Der kleinste Jeep ist eine große Nummer

75 Jahre und kein bisschen leise. Das möchte man von Jeep behaupten, der amerikanischen Marke, die Synonym ist für alle Offroader. Denn es ist noch gar nicht so lange her, da hießen im ganz normalen Sprachgebrauch alle Geländewagen einfach nur Jeep.

Zum 75. Geburtstag ist die amerikanische Kult-Marke erfolgreich wie nie zuvor. Im Jahr 2014 verkaufte die zum Fiat-Chrysler-Konzern gehörende Marke zum ersten Mal mehr als eine Million Fahrzeuge – und es geht munter voran. Denn Jeep hat seit letztem Jahr ein Modell im Portfolio, das bei den Verkäufen richtiggehend boomt und sogar Jeeps Superstar Grand Cherokee überflügelt hat. Es ist der Renegade, ein 4,26 Meter kleiner Offroader, der stark an seinen Ur-Vater Willys Jeep erinnert und sich die Allrad-Plattform mit dem braven Konzernbruder Fiat 500X teilt. Gebaut wird der Italo-Amerikaner im süditalienischen Melfi.

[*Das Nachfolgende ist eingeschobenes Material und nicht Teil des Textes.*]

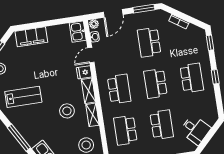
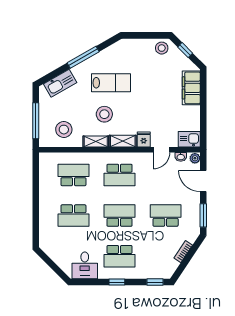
door: (91, 55) -> (161, 150), swing flipped
lab bench: (23, 97) -> (111, 83), moved, turned -90
desk: (195, 130) -> (85, 265), moved, turned -45

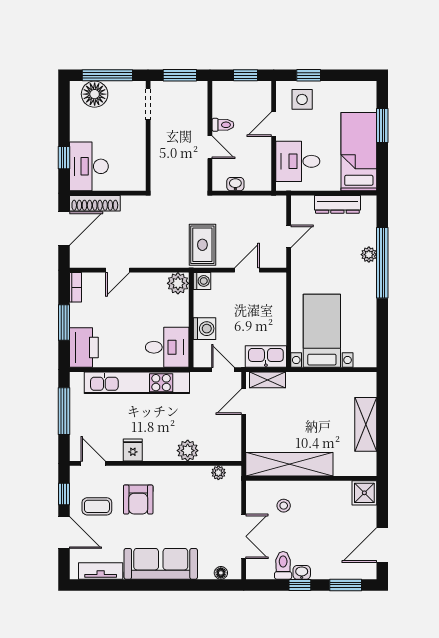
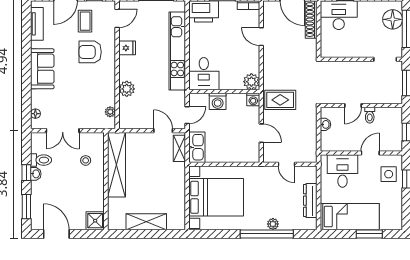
door: (274, 124) -> (370, 153), hinge flipped
bed with nightstands: (322, 331) -> (216, 197), width x1.36
sofa: (161, 564) -> (42, 69), width x0.73

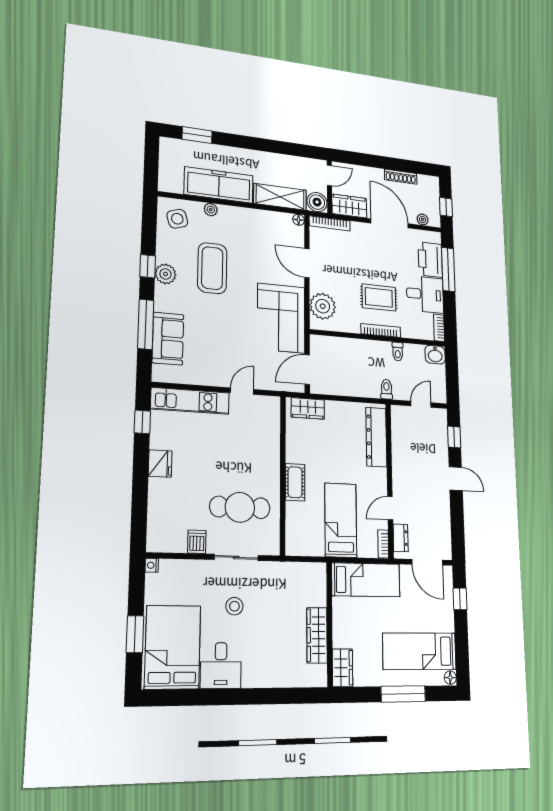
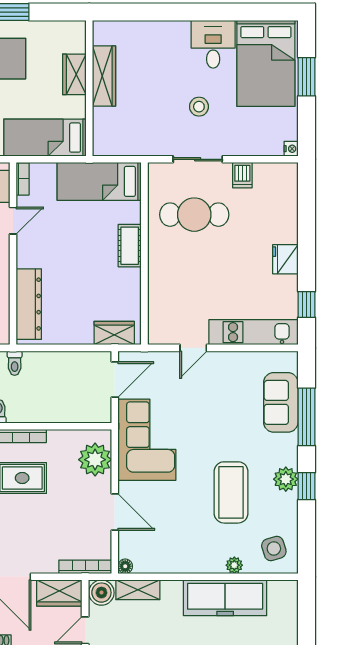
shelving: (280, 197) -> (138, 590), width x0.67, depth x0.75
bed: (341, 520) -> (99, 181), moved, turned 90
wardrobe: (343, 668) -> (74, 74), moved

Topmodell bei den Renegades ist der Trailhawk, der sich von seinen zahmeren Brüdern durch einen etwas martialischeren Auftritt mit robusterer Front- und Heckschürze, größeren Böschungs- und Rampenwinkeln sowie abgedunkelte Seiten- und Heckscheiben unterscheidet. Die Bodenfreiheit ist um 10 Millimeter auf 210 Millimeter erhöht. Dank des „Active Drive Low“-Allradantriebs mit der Traktionskontrolle Selec Terrain entwickelt der kleine Racker erstaunliche Kraxel-Eigenschaften. Vor allem im Modus „Rock“, bei dem permanent alle vier Räder angetrieben und das Hinterachs-Differenzial automatisch gesperrt wird. Damit soll er sogar den extremen Rubicon-Trail in Kalifornien schaffen, auf dem Felsbrocken in Kinderwagengröße zu überwinden sind. Eine echte Geländeuntersetzung besitzt der Trailhawk zwar nicht, dafür hat er eine kürzere Achsübersetzung, was gemeinsam mit dem kurzen ersten Gang der Neunstufen-Automatik in etwa den gleichen Effekt wie ein Kriechgang hat.

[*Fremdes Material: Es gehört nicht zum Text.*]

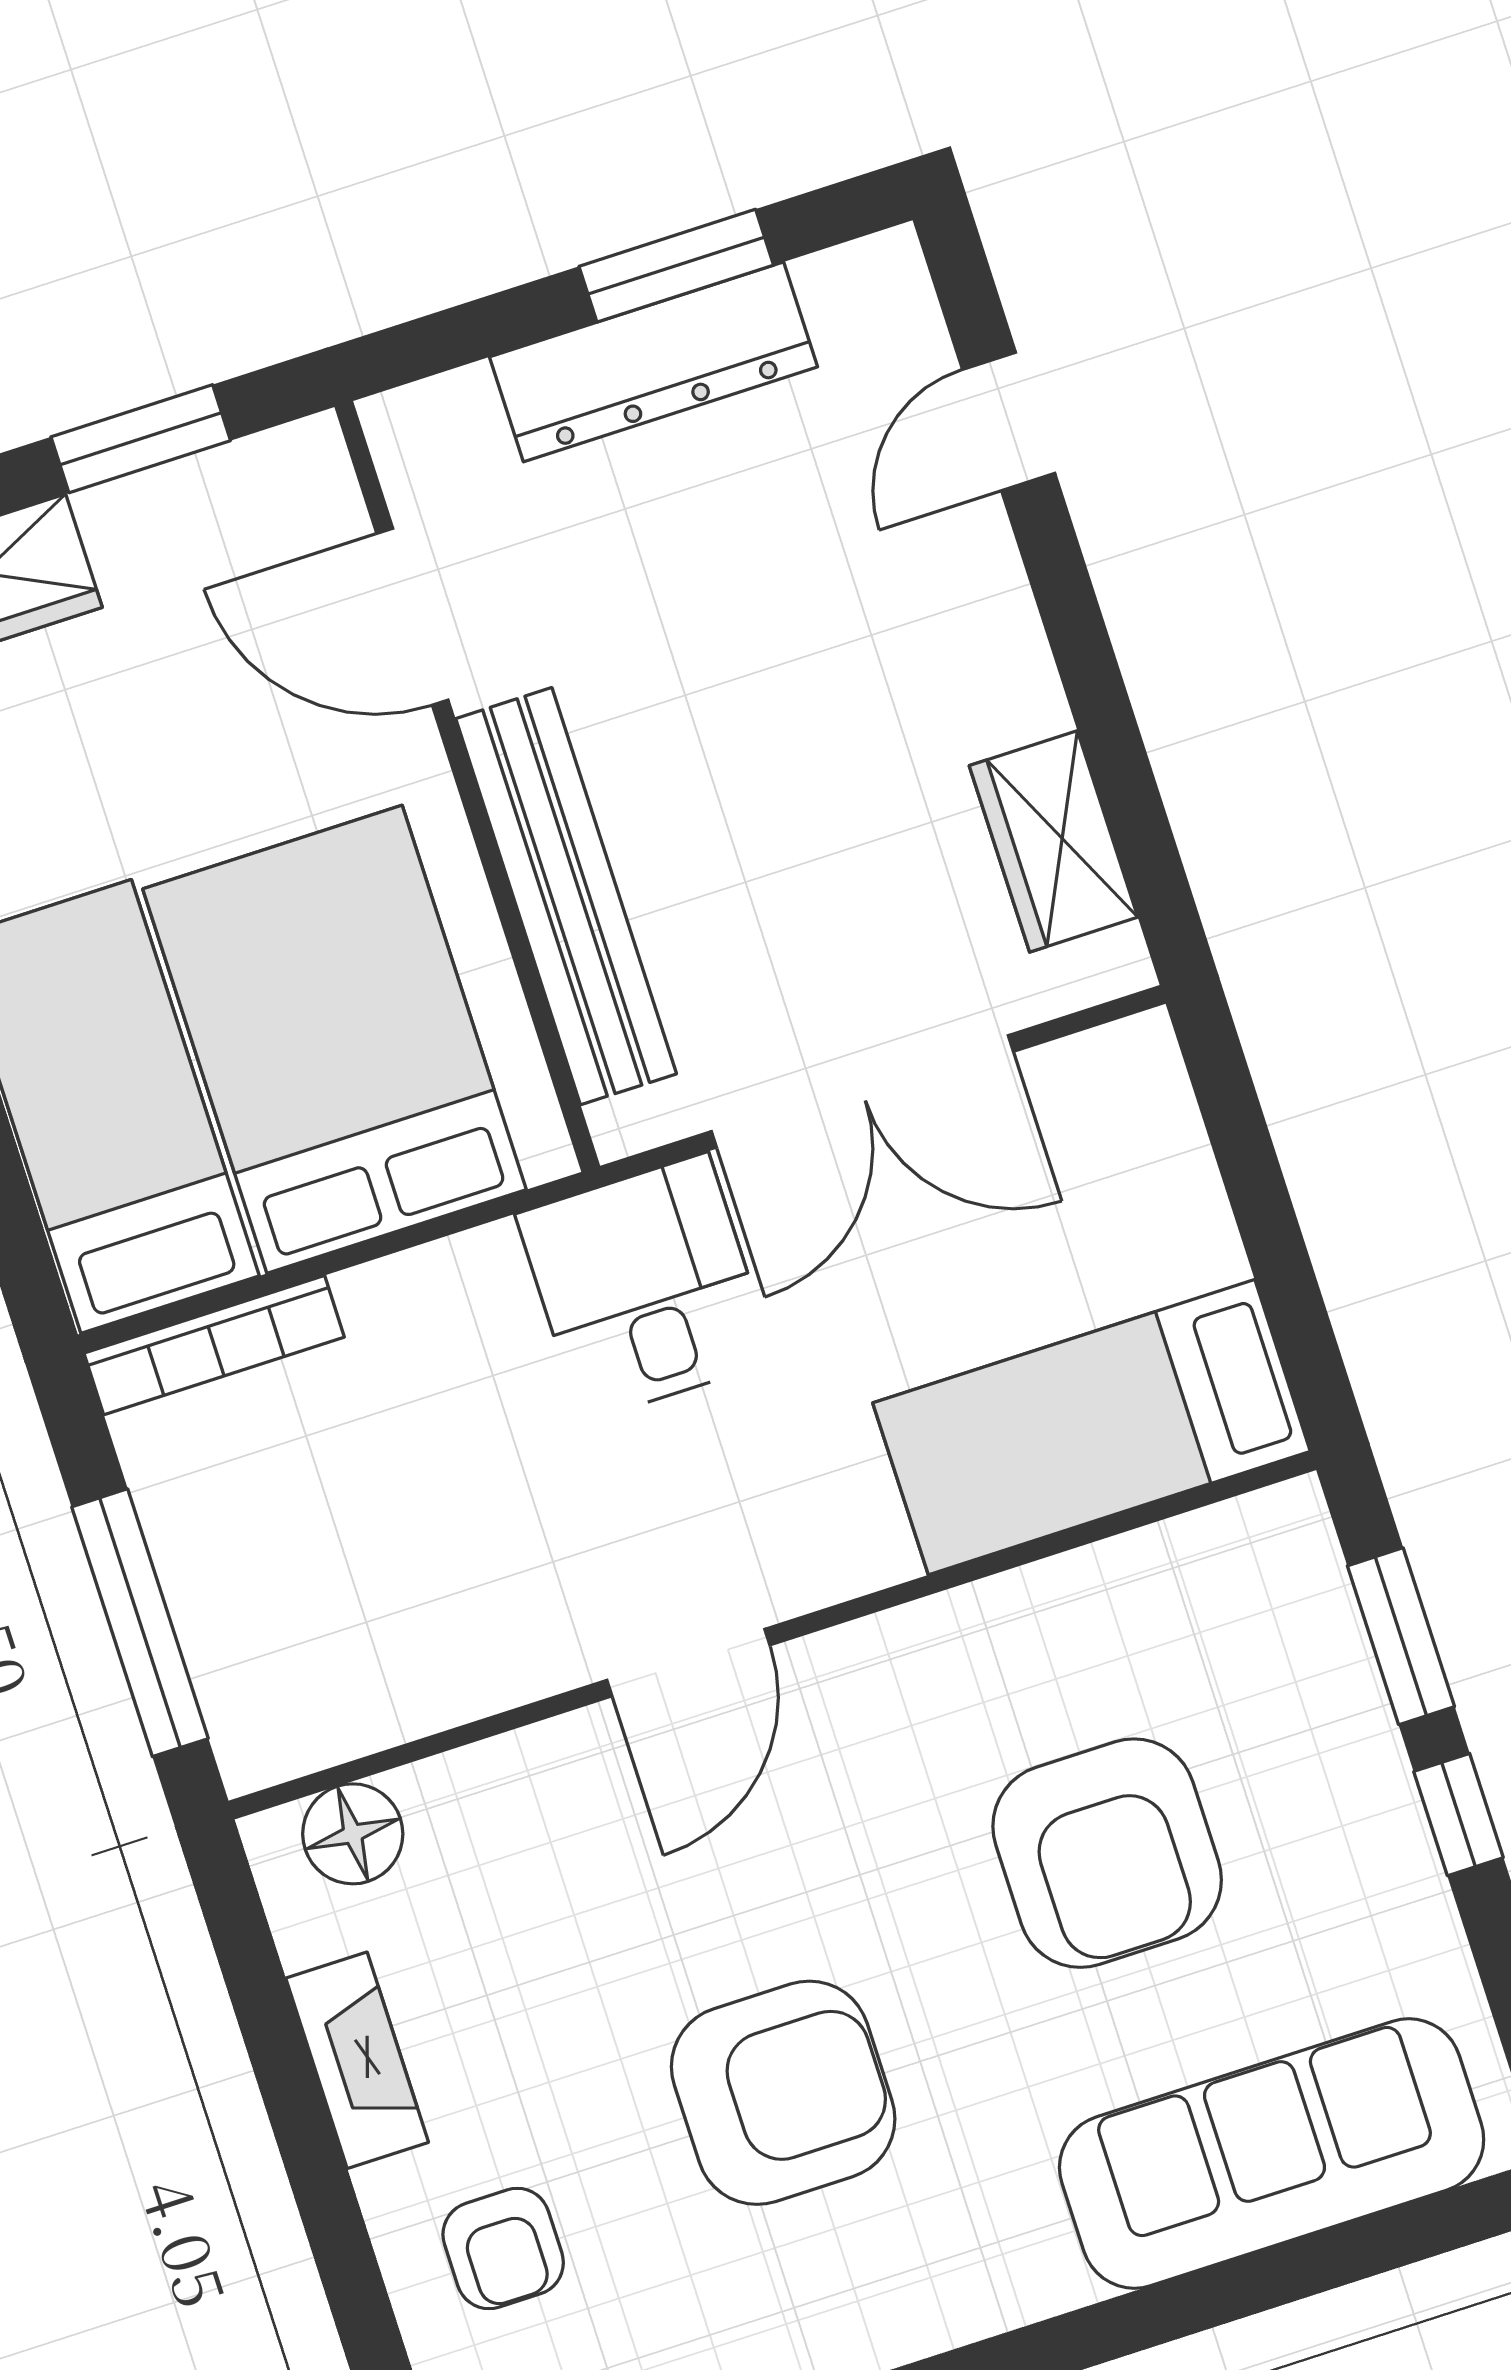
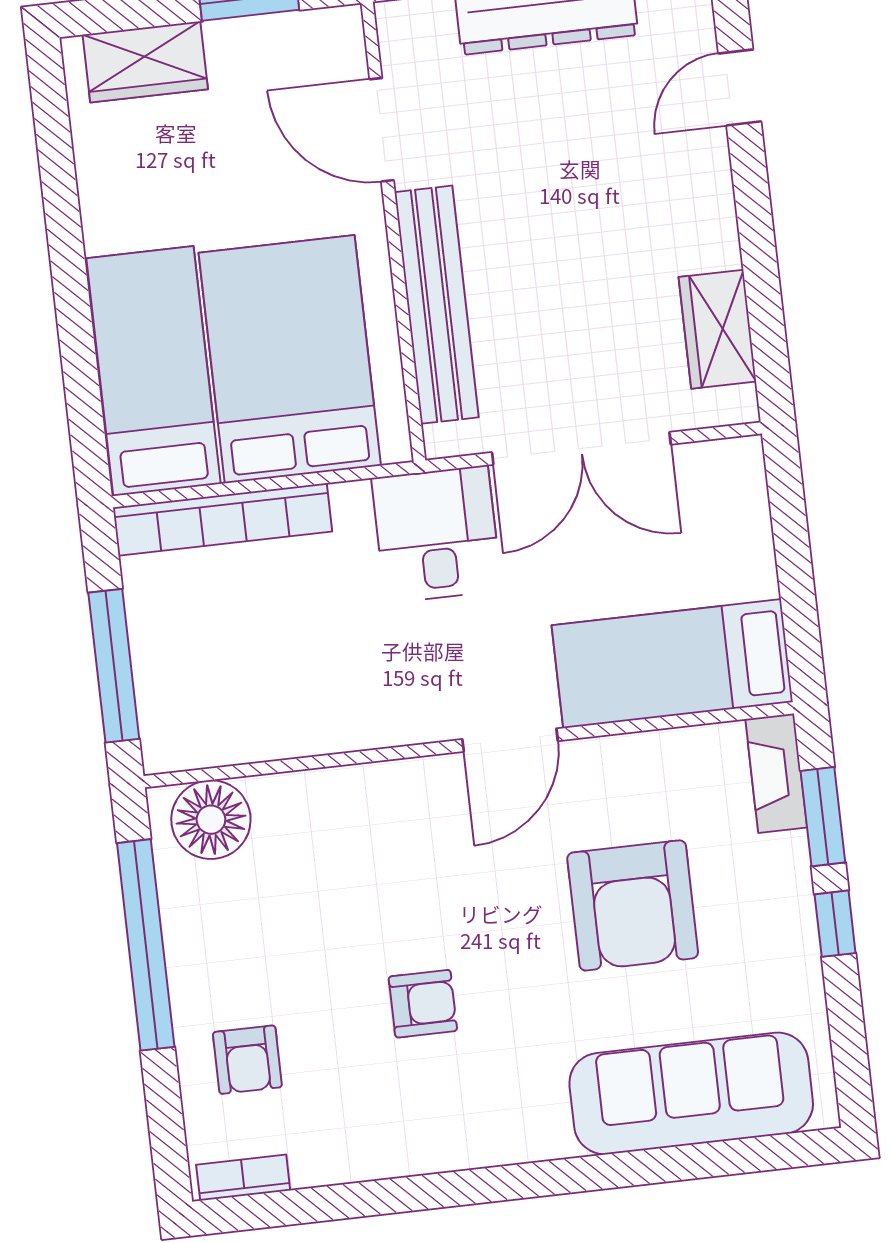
bookcase: (214, 1345) -> (222, 520), width x1.48, depth x1.31
door: (688, 1663) -> (510, 740), moved
floor lamp: (353, 1834) -> (211, 820), width x1.38, depth x1.38
fireplace: (357, 2060) -> (776, 773), moved, turned 180
window: (290, 2088) -> (146, 945), added
armchair: (783, 2093) -> (423, 1004), width x0.53, depth x0.53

Die Renegade-Familie fährt ausschließlich mit Fiat-Triebwerken. Der Trailhawk wühlt sich mit einem 170 PS starken, akustisch ziemlich rauen Zweiliter-Diesel durchs Gelände, besitzt mit 350 Nm ausreichend Kraft, beschleunigt in 8,9 Sekunden auf 100, schafft eine Spitze von 196 km/h und soll nach Norm 5,9 Liter verbrennen. Der Preis für das Top-Modell: 31 900 Euro. Ab sofort ist auch der Top-Benziner mit 170 PS, Neunstufenautomatik und Allradantrieb für 29 600 Euro lieferbar. Die Fahrwerte sind in etwa identisch. Generell starten die Renegade-Preise bei 19 900 Euro für den 1,6-Liter Einstiegsbenziner mit 110 PS. Dafür gibt es allerdings nur Frontantrieb und ein Fünfgang-Handschaltgetriebe.